Is there any way I can get a complete list of the pages that Google has in its index for my domain?

Details

I normally wouldn't post actual links for my site, but here's a good example: our Device Database (list of devices and related content that the tools we sell support) has over 2200 devices published:

(index at http://www.keil.com/dd/

However, the Google query site:www.keil.com/dd/chip site:keil.com/dd returns only 1,620 results.

Each of the device pages also links to example code, PDFs, and other assets that are also supposed to be indexed, and were until very recently.

This isn't a huge difference. My discussion forum, however, has around 16,627 threads, each with their own pseudo-static page that is updated whenever anyone posts a new thread or a response. The site: query for http://www.keil.com/forum/docs returns only around 5,000 pages.

There are numerous other areas on this site (it's huge, and has been incrementally developed over the past 15 years) that are suffering from the same effect. On April 1st, I was seeing the 86k number from the site: query, where it has been for the past several years (+- based on forum activity). By April 4th, it was in its current state.

Our SEO expert left awhile back. Help.

+2  A: 

Use the Webmaster Tools to list links, report errors, choose which query string parameters are/aren't safe to ignore, and add a sitemap if necessary.

(Did you really have 86,400 real pages of actual unique content?)

bobince
Yes, there are over 90k pages of unique content. Obviously many of those are published from a database (discussion forum threads, documents related to devices we support, etc.) I'm only seeing around 180 crawl errors on the webmaster tools site, all related to links that aren't supposed to be crawled according to my robots.txt. This file hasn't changed in a year. I'll work on resolving those.
David Lively
Yeah, check the parameter settings then, it may have decided that something important is ignorable noise. eg., say, a `page=n` parameter for paging comments, if every comments page inside a thread has a large section of duplicated content and the title is largely the same.
bobince
Hmmm... I wonder if creating a dynamic sitemap.xml that listed all of the forum threads would get around the paging problem. I'll give it a shot. I've accepted your answer, but obviously this will be an on-going issue for quite awhile. Thanks for the starting points.
David Lively
Well if it's a problem with a page parameter being ignored—and that's only a total guess—you can tackle it with the ‘Parameter’ settings in the Webmaster Tools. Sitemaps do generally help too, though they may not be so practical for 90K pages' worth.
bobince
+3  A: 

There are three elements involved in a change like that:

  1. You need to make sure that you have minimal duplication through URLs if you want to have a somewhat correct count to work with. See http://googlewebmastercentral.blogspot.com/2009/10/reunifying-duplicate-content-on-your.html for some ideas on that.

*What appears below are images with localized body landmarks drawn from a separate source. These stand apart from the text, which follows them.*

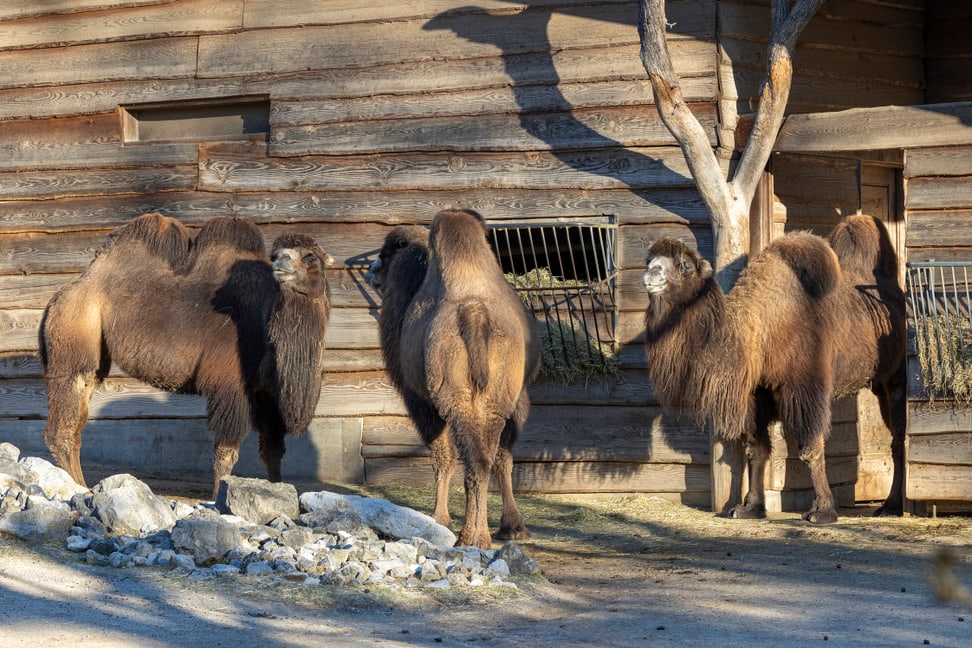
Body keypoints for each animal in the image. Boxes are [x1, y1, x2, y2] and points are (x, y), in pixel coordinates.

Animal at [39, 213, 334, 496]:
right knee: (62, 427)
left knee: (77, 423)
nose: (281, 261)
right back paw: (80, 489)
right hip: (72, 337)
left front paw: (278, 488)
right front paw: (219, 496)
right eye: (275, 255)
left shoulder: (267, 395)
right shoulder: (231, 386)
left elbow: (273, 450)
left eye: (311, 257)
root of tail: (65, 292)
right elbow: (226, 453)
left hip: (95, 360)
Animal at [370, 211, 544, 548]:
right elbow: (500, 457)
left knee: (471, 459)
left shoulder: (418, 400)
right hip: (498, 402)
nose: (374, 272)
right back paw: (499, 530)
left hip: (455, 402)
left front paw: (439, 519)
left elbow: (442, 457)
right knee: (491, 458)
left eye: (386, 253)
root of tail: (474, 313)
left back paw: (469, 536)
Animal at [640, 215, 908, 524]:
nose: (651, 275)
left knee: (899, 437)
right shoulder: (755, 395)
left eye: (684, 265)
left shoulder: (805, 388)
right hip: (879, 384)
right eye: (649, 260)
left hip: (895, 379)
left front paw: (822, 511)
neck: (759, 331)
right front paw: (748, 508)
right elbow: (756, 450)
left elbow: (810, 449)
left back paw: (891, 505)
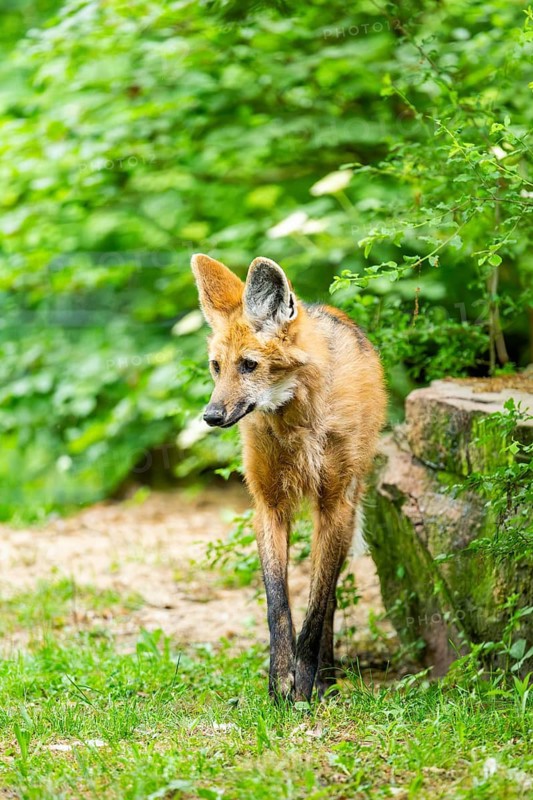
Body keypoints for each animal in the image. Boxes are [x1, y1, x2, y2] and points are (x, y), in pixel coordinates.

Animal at [192, 253, 386, 701]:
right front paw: (280, 679)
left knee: (329, 595)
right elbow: (277, 603)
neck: (296, 421)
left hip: (345, 506)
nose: (211, 416)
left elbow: (317, 605)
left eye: (249, 365)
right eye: (216, 367)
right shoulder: (269, 504)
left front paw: (306, 682)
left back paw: (328, 675)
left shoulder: (334, 502)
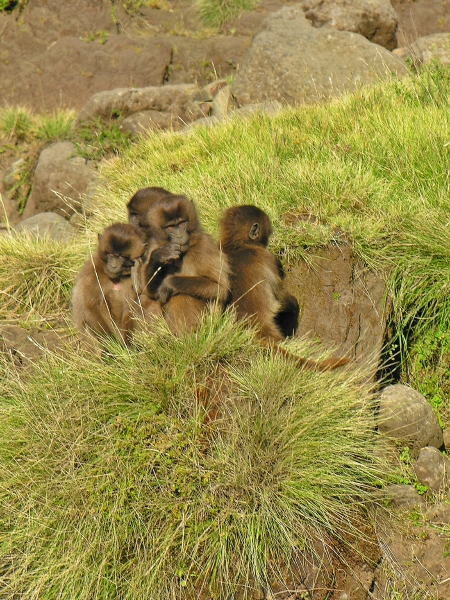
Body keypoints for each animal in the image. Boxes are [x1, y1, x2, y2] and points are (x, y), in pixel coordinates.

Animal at [136, 193, 230, 335]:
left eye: (181, 223)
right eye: (170, 227)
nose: (179, 236)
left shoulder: (204, 247)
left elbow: (220, 288)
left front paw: (169, 284)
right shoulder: (154, 245)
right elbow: (148, 290)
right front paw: (159, 257)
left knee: (180, 295)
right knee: (145, 298)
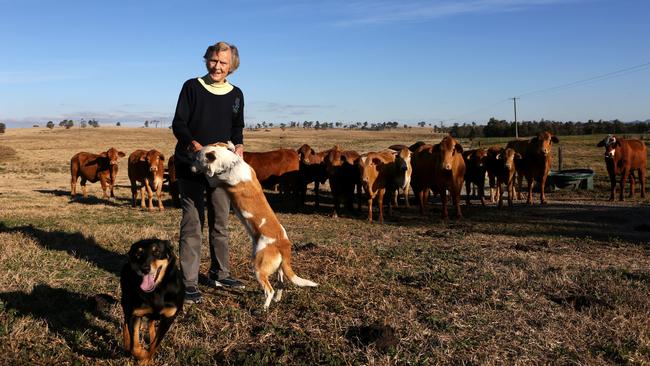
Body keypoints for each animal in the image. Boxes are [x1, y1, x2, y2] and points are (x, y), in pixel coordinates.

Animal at [190, 142, 316, 308]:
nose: (190, 167)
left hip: (258, 268)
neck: (232, 164)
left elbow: (209, 177)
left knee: (269, 290)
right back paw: (276, 300)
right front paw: (230, 145)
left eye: (197, 159)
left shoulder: (215, 181)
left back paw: (264, 307)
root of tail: (284, 244)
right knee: (280, 285)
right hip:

  2. The site:-query count is a very, very rough approximation that is not worth tracking.

  3. Instead of the site:-query, submit Sitemap files with all of your preferred URLs. For those URLs, you will see the indexed URL count in Webmaster Tools (it will only count if the listed URL is indexed exactly like you have included it, so working on fixing duplication through irrelevant URLs is vital).

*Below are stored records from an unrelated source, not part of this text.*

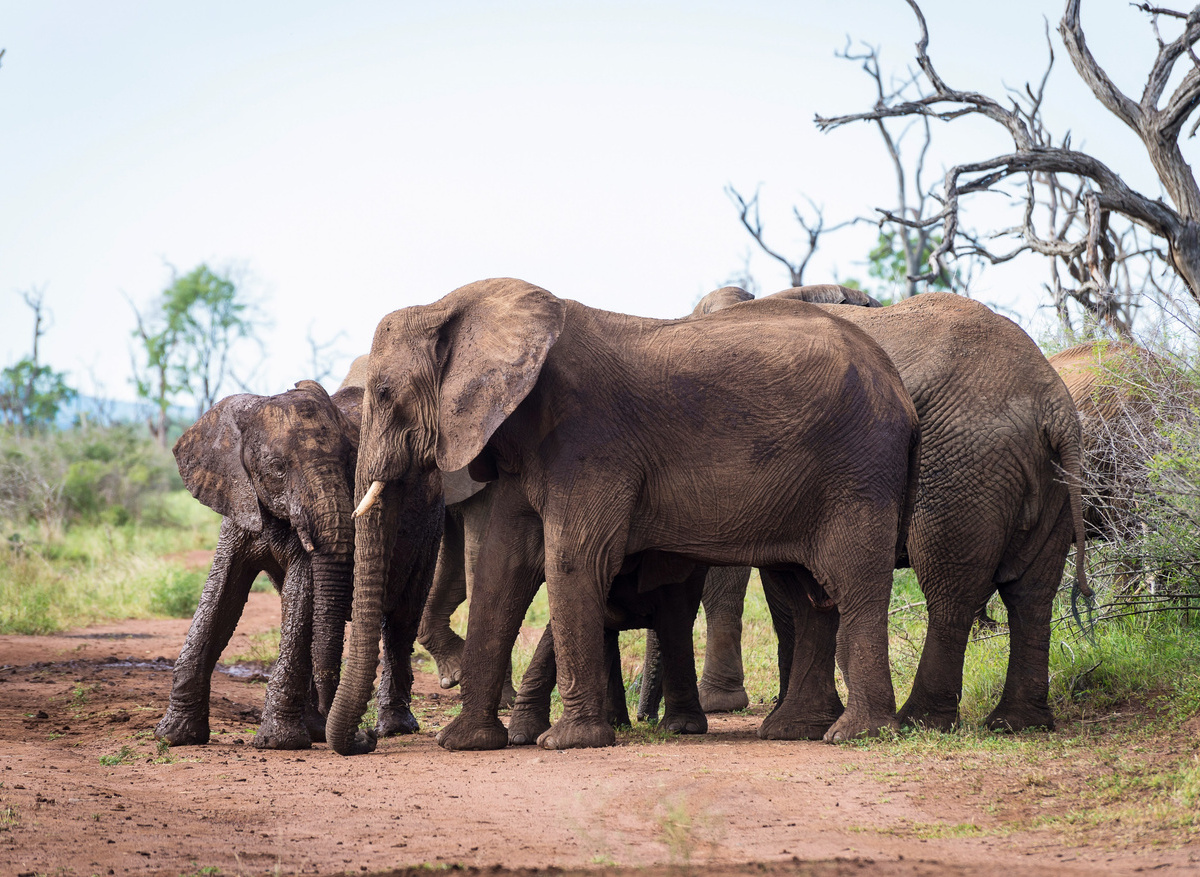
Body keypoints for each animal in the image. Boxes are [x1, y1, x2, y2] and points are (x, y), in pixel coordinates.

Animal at [324, 277, 921, 754]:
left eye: (384, 393)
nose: (366, 739)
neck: (456, 305)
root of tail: (900, 389)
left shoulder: (589, 440)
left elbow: (573, 559)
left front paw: (567, 742)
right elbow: (501, 564)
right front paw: (465, 743)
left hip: (858, 469)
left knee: (853, 582)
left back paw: (854, 734)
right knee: (806, 592)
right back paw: (795, 730)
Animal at [667, 286, 1089, 733]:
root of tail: (1053, 404)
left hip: (961, 465)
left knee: (949, 589)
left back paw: (919, 721)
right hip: (1055, 477)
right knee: (1032, 595)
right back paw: (1017, 723)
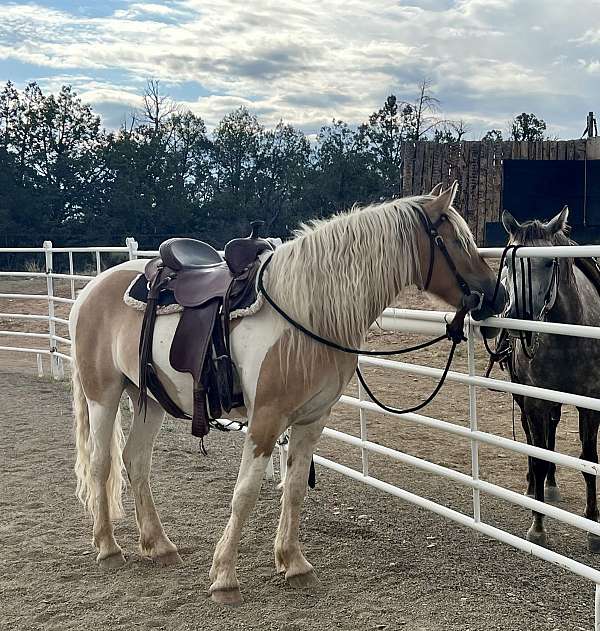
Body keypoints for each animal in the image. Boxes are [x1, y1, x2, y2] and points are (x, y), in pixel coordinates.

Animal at [68, 181, 504, 604]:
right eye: (457, 240)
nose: (497, 295)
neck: (306, 314)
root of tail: (92, 289)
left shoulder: (312, 420)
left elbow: (294, 490)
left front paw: (293, 564)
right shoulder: (265, 420)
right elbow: (244, 493)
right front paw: (224, 577)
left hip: (150, 400)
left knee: (135, 461)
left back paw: (159, 545)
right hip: (103, 396)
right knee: (102, 462)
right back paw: (108, 547)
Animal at [504, 209, 600, 552]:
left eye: (549, 262)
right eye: (508, 263)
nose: (517, 317)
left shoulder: (590, 404)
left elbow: (589, 461)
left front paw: (593, 527)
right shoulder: (535, 401)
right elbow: (539, 457)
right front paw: (538, 526)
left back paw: (551, 485)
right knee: (535, 442)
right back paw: (534, 486)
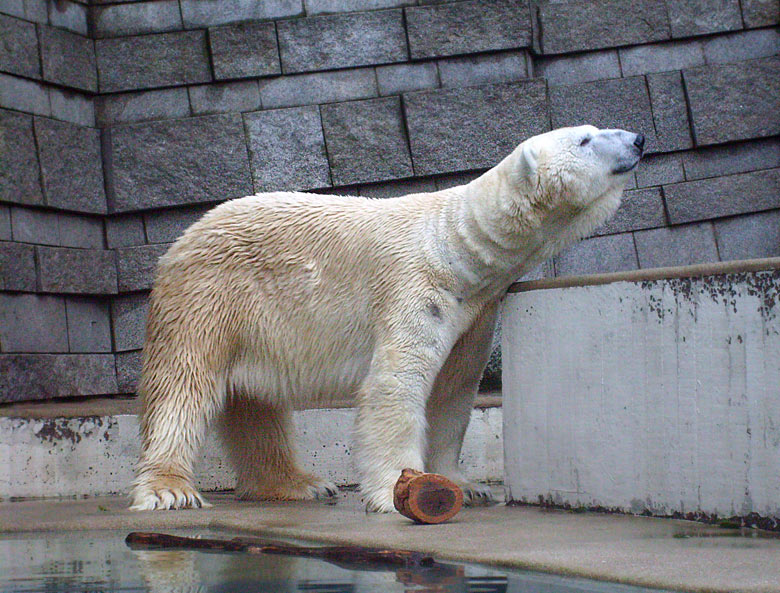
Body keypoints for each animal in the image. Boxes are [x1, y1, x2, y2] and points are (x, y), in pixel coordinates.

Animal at [128, 123, 644, 508]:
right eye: (585, 139)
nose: (639, 139)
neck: (456, 246)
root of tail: (181, 240)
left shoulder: (476, 311)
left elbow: (454, 392)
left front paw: (466, 485)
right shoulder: (415, 287)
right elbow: (396, 385)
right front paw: (398, 485)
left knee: (256, 405)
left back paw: (300, 484)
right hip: (210, 298)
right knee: (183, 385)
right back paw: (171, 489)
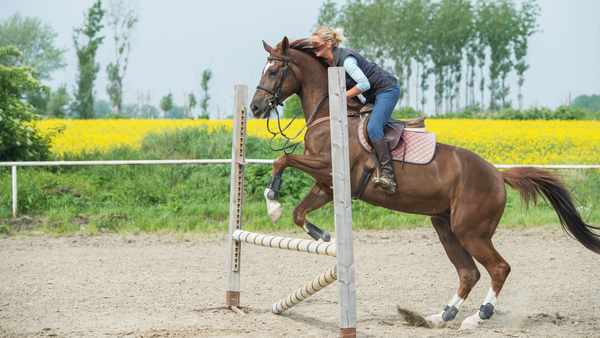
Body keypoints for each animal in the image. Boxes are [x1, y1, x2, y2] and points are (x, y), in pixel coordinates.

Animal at [250, 37, 600, 330]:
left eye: (274, 71)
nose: (255, 107)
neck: (330, 114)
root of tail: (498, 174)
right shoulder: (328, 185)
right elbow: (298, 212)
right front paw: (321, 235)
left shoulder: (327, 168)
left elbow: (282, 160)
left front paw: (273, 200)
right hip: (446, 226)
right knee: (469, 272)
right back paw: (440, 316)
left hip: (471, 230)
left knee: (498, 268)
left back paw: (477, 317)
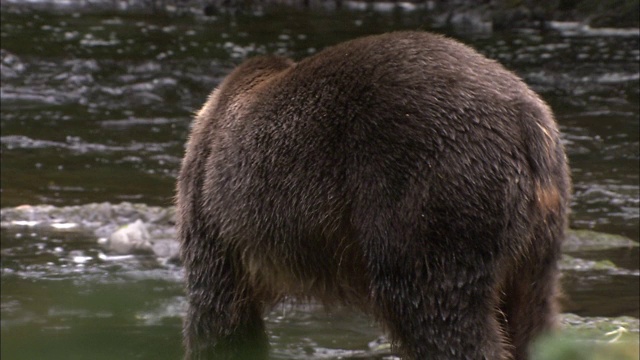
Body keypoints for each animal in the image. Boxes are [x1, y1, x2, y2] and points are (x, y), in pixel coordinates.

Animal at [175, 31, 568, 360]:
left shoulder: (215, 216)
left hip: (430, 188)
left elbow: (220, 314)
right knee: (532, 314)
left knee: (436, 310)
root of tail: (527, 123)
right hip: (537, 237)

If you want to know more about which URLs are actually indexed, I'd create separate Sitemap files for logical parts of your site and check the indexed URL count there. It might be that the non-indexed URLs are not so important (eg detail pages might not matter so much if a higher-level page is indexed).

John Mueller
+1. My understanding, though, is that the sitemap isn't really used much as opposed to crawling? Also, I understand that site:... is a rough approx, but an order of magnitude difference is pretty signficant.
David Lively
The Sitemap is used for discovering new URLs but also for determining the canonical URLs (when we have multiple URLs that lead to the same content), so it's a good way to determine how many of the preferred URLs are actually indexed. The site:-query can differ by a large amount, it's not meant to be conclusive; it's optimized for speed, not accuracy.
John Mueller